Liquidity is removed from the market due to the net reduction in Treasury bills. The net reduction in cash-like instruments provided by the Treasury results in less liquidity even if overall government borrowing increases. As a result, cash remains trapped on the Fed's balance sheet, in the reverse repo program (RRP), and is unable to drive growth in financial asset prices.
This chart of Bitcoin (gold) vs. RRP (white) clearly shows that from January to April, when Treasuries were net issuing, RRP fell and Bitcoin rose. From April to July, when Treasuries were net withdrawn from the market, RRP rose and Bitcoin traded sideways, with a few sharp declines.
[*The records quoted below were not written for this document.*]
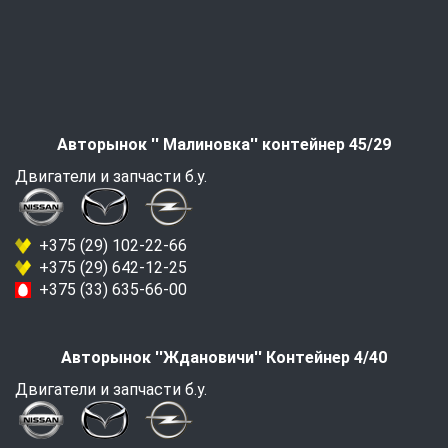
Авторынок '' Малиновка'' контейнер 45/29
Двигатели и запчасти б.у.
+375 (29) 102-22-66
+375 (29) 642-12-25
+375 (33) 635-66-00
Авторынок ''Ждановичи'' Контейнер 4/40
Двигатели и запчасти б.у.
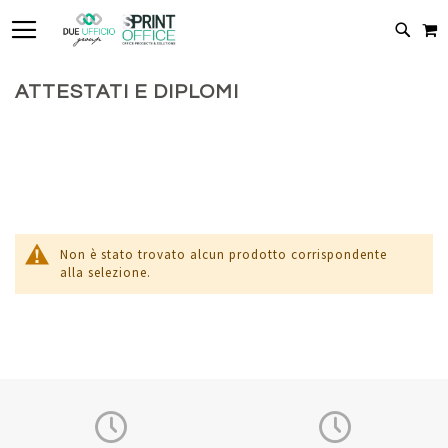
TOGGLE NAV
C
CERC
ATTESTATI E DIPLOMI
Non è stato trovato alcun prodotto corrispondente
alla selezione.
I stopped on July 1st because I wanted to show the interaction before the strong pullback of USD-JPY from 162 to 142, which led to a broad sell-off in risk assets.
So, going by bad girl Yellen, we know that $301 billion of net Treasury bills will be issued between now and the end of the year. If this relationship holds true, Bitcoin will quickly make up for the sell-off caused by the appreciation of the yen. The next target for Bitcoin is $100,000.
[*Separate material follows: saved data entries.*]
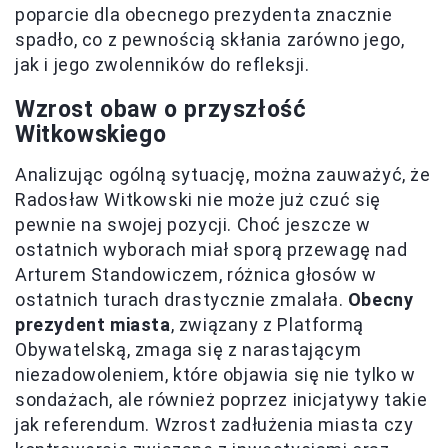
poparcie dla obecnego prezydenta znacznie
spadło, co z pewnością skłania zarówno jego,
jak i jego zwolenników do refleksji.
Wzrost obaw o przyszłość
Witkowskiego
Analizując ogólną sytuację, można zauważyć, że
Radosław Witkowski nie może już czuć się
pewnie na swojej pozycji. Choć jeszcze w
ostatnich wyborach miał sporą przewagę nad
Arturem Standowiczem, różnica głosów w
ostatnich turach drastycznie zmalała.
Obecny
prezydent miasta
, związany z Platformą
Obywatelską, zmaga się z narastającym
niezadowoleniem, które objawia się nie tylko w
sondażach, ale również poprzez inicjatywy takie
jak referendum. Wzrost zadłużenia miasta czy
When is the altcoin season?
Altcoins are the crypto play on high-beta Bitcoin. But in this cycle, Bitcoin and Ethereum now have structural buys in U.S.-listed exchange-traded funds (ETFs). Although Bitcoin and Ethereum have pulled back since April, they have escaped the altcoin market fiasco. The altcoin season will only come back after Bitcoin and Ethereum break through $70,000 and $4,000, respectively. Solana will also exceed $250, but considering the relative market capitalization, Solana's rise will have a far less impact on the wealth effect of the entire crypto market than Bitcoin and Ethereum. By the end of the year, a rebound in Bitcoin and Ethereum driven by US dollar liquidity will lay a solid foundation for the return of the sexy altcoin party.
Trading Setup
With Treasury issuance and repurchase programs running in the background, liquidity conditions will improve. If Harris falters and more firepower is needed to drive stocks higher, Yellen will reduce TGA funding. Regardless, I expect cryptocurrencies to begin to break out of their sideways to downward trajectory in September. Therefore, I will use this late northern hemisphere summer weakness to increase my exposure to crypto risk.
The US election will be held in early November. Yellen will be at the peak of her manipulation in October. There is no better time to get liquidity this year. Therefore, I will take advantage of the momentum. I will not liquidate my entire crypto portfolio, but will take profits on more speculative momentum trades and park capital in staked Ethena USD (sUSDe). The crypto market is rising, improving the odds of a Trump victory. Trump's odds peaked after the assassination attempt and Slow Joe's disastrous debate performance. Kamala Harris is a first-rate political puppet, but she is not an octogenarian vegetable. That is all she needs to beat Trump. The election is a coin toss, and I would rather watch the chaos from the sidelines and re-enter the market after the US debt ceiling is raised. I expect this to happen between January or February.
Once the US debt ceiling farce is over, liquidity will pour out from the Treasury and the Fed to get the market back to normal. Then, the real bull run will begin. $1 million Bitcoin remains my base case.
P.S.: Once bad girl Yellen and towel man Powell join forces, China will finally unleash its long-awaited fiscal stimulus. The 2025 US-China crypto bull market will be brilliant.